Mifepristona foi aprovada para uso nos Estados Unidos em 2000 - Icy Macload/Getty Images
Estados buscam impedir uso do remédio em meio a esforço para restringir prática após decisão da Suprema Corte
Lawrence Hurley da Reuters
O governo do presidente Joe Biden indicou que tentará impedir que os estados proíbam uma pílula usada para aborto medicamentoso após a decisão da Suprema Corte que anulou o resultado do julgamento Roe vs Wade, sinalizando uma nova e importante luta legal.
O governo poderia argumentar no tribunal que a aprovação de uma das pílulas usadas para abortos medicamentosos, o mifepristona, pela Food and Drug Administration (FDA), uma agência reguladora dos Estados Unidos, antecipa as restrições estaduais, o que significa que a autoridade federal supera qualquer ação estadual.
Esse mesmo argumento já foi levantado pela GenBioPro, com sede em Las Vegas, que vende uma versão genérica da pílula, em um processo que contesta as restrições do estado do Mississippi ao aborto medicamentoso.
Mais de uma dúzia de estados planejam banir quase totalmente o aborto depois que o precedente de Roe vs Wade foi derrubado.
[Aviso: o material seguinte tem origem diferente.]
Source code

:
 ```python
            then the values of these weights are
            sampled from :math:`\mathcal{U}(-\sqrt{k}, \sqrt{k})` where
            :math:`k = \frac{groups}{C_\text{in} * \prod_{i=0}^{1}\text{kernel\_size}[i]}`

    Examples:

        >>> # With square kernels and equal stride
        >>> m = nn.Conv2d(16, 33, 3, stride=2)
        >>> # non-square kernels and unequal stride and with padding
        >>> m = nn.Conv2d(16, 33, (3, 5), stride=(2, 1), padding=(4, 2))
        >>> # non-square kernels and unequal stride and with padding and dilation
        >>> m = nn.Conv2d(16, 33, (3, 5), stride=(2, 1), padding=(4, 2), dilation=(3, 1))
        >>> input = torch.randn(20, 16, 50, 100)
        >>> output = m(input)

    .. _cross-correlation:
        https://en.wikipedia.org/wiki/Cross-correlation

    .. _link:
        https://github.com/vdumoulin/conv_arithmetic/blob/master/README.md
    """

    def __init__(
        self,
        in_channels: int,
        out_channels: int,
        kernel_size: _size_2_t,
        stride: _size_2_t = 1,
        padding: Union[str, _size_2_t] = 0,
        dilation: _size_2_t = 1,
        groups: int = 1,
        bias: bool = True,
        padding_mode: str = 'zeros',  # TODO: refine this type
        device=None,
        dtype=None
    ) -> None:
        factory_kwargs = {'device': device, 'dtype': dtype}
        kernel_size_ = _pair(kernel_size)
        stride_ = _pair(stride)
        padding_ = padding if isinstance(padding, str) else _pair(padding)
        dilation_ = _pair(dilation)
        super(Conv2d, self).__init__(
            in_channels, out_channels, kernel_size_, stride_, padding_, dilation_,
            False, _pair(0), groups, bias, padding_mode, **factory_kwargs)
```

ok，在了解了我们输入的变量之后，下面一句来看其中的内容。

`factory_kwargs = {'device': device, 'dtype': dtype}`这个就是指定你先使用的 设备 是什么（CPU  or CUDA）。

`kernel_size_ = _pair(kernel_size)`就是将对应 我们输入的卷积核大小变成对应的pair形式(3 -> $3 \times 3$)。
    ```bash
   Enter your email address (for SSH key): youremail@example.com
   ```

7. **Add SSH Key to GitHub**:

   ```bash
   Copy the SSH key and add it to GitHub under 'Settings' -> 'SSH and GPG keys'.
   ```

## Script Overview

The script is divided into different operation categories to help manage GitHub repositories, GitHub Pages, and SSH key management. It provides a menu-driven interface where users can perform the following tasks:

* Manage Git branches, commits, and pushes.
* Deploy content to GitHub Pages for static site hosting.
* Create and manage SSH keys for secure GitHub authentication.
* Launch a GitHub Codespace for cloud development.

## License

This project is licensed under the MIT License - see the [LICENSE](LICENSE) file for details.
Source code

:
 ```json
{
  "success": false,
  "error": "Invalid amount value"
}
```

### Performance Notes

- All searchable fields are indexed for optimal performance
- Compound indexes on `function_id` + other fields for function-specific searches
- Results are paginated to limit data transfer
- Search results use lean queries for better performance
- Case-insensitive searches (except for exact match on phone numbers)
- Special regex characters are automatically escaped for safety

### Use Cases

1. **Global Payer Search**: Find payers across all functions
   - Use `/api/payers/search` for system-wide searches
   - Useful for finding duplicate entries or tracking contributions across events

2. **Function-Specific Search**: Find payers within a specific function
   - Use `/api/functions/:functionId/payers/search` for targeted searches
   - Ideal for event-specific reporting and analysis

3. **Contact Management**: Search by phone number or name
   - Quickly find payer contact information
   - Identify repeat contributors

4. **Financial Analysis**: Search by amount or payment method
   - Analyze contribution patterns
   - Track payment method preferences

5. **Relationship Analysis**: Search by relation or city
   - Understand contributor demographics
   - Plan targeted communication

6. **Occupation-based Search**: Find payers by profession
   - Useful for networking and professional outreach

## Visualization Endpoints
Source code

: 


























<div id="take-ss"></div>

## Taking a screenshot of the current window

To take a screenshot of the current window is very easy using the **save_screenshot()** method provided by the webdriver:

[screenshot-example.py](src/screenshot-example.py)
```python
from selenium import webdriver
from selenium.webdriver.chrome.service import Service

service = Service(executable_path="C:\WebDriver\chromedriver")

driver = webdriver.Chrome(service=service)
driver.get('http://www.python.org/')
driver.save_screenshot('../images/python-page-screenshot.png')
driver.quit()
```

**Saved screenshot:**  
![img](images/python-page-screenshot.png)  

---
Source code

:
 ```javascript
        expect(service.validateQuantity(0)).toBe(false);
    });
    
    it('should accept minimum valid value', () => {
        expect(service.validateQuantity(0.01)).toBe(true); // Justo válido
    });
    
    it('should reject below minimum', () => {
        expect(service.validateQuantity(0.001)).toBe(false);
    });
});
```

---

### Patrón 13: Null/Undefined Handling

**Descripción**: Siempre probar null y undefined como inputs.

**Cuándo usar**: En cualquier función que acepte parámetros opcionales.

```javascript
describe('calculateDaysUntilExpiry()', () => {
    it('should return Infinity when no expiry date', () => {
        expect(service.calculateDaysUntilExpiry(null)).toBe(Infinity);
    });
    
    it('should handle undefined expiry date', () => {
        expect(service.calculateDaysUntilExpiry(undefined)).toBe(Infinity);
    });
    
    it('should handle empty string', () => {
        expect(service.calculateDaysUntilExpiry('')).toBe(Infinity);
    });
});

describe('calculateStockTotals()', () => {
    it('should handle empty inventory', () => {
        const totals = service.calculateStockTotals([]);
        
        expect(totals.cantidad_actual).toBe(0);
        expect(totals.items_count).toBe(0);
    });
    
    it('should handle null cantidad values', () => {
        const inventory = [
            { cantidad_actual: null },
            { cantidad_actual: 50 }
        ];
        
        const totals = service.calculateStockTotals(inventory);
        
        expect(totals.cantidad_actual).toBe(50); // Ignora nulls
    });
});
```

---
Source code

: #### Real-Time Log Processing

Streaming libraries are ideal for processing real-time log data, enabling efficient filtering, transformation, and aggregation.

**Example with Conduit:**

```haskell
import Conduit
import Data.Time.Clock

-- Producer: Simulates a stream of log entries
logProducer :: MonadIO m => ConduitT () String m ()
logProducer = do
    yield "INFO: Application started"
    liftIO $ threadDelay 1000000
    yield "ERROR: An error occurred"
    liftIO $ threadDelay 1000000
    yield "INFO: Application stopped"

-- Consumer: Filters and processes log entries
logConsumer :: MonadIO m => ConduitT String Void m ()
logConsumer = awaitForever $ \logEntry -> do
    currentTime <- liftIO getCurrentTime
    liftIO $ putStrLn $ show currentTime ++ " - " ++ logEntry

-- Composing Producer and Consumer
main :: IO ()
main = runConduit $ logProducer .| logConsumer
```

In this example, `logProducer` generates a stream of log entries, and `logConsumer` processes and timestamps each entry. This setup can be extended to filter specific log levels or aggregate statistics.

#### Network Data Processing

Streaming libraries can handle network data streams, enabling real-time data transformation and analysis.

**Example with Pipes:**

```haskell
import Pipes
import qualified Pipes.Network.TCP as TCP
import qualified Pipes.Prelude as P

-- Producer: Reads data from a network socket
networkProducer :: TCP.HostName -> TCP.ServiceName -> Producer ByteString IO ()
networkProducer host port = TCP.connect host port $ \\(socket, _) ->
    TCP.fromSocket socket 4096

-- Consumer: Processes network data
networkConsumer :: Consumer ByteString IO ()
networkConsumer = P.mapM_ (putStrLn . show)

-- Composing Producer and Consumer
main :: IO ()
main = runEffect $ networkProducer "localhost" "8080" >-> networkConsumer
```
A Suprema Corte, atualmente com uma maioria conservadora, derrubou a decisão por 5 votos a 4 na sexta-feira (24), dizendo que não há direito ao aborto na Constituição dos Estados Unidos.
Os estados provavelmente enfrentarão outras dificuldades para impor restrições ao aborto medicamentoso, já que as mulheres ainda podem obter as pílulas pela internet ou em outros estados.
Biden disse em comentários após a decisão da Suprema Corte que o governo buscaria proteger o acesso ao aborto medicamentoso, afirmando que os esforços para restringi-lo seriam “errados, extremos e fora de com a maioria dos americanos”.
O procurador-geral, Merrick Garland, foi mais explícito sobre o que o Departamento de Justiça está de olho, dizendo em um comunicado que “os estados não podem proibir a mifepristona com base em desacordo com o julgamento de especialistas do FDA sobre sua segurança e eficácia”.
A mifepristona foi aprovada para uso em abortos pela FDA em 2000, muito depois de Roe ter sido decidida em 1973. A pílula, também conhecida como RU 486, bloqueia o hormônio progesterona, enquanto a outra droga usada, o misoprostol, induz contrações uterinas.
Greer Donley, professor da Faculdade de Direito da Universidade de Pittsburgh, especialista em direitos reprodutivos, disse que a posição do governo “mostra que eles entendem o que está em jogo e estão dispostos a buscar novas ideias”.
Mesmo antes de Roe ser derrubada, os estados impuseram restrições ao acesso à pílula. Há 19 estados que exigem que as mulheres façam uma visita pessoal para obter o medicamento, segundo o Instituto Guttmacher, grupo de pesquisa que apoia o direito ao aborto.
Já a FDA não exige uma reunião presencial.
Especialistas jurídicos dizem que a lei sobre preempção é obscura porque o Congresso nunca disse explicitamente que a aprovação da FDA supera a lei estadual, como tem feito no contexto de dispositivos médicos. Portanto, caberia aos tribunais decidir a questão sob uma teoria conhecida como “preempção implícita”.
A ampla disponibilidade de aborto medicamentoso em estados que desejam restringir ou proibir o procedimento seria um grande revés para os ativistas antiaborto, que há muito procuram proibir a prática de forma definitiva.
As tentativas de desafiar as restrições estaduais podem encalhar na Suprema Corte, não apenas porque a maioria conservadora de 6 a 3 mostrou sua oposição ao direito ao aborto mas também porque os juízes muitas vezes são céticos em relação às reivindicações federais de preempção.
Com Roe derrubado, os estados também teriam mais margem de manobra para argumentar que têm um interesse separado na prevenção de abortos com base em objeções morais ao aborto.